**WRITTEN REQUEST**
Could you lay out the lines of this listing as a numbered list, skipping any blank lines and omitting the picture?

**Collected data entries**
____________
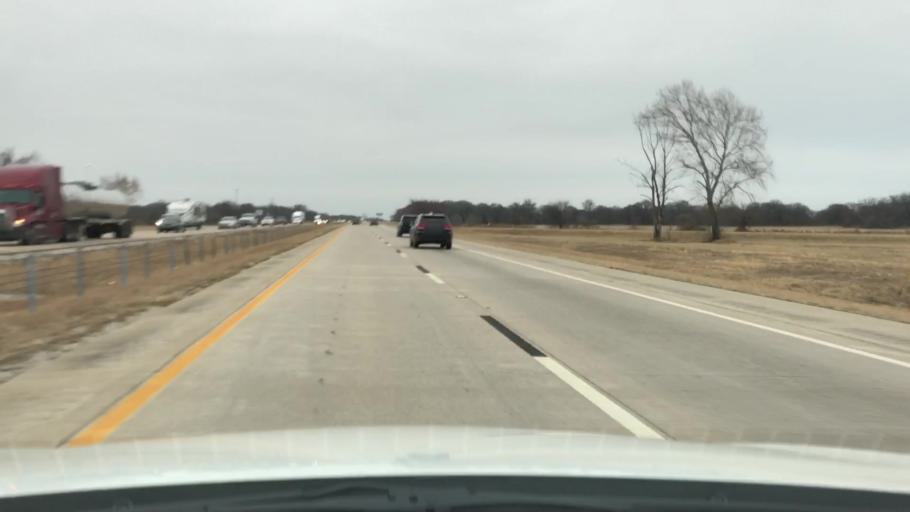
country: US
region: Oklahoma
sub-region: Love County
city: Marietta
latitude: 33.7959
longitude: -97.1348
____________
**SOLUTION TO THIS TASK**
1. country: US
2. region: Oklahoma
3. sub-region: Love County
4. city: Marietta
5. latitude: 33.7959
6. longitude: -97.1348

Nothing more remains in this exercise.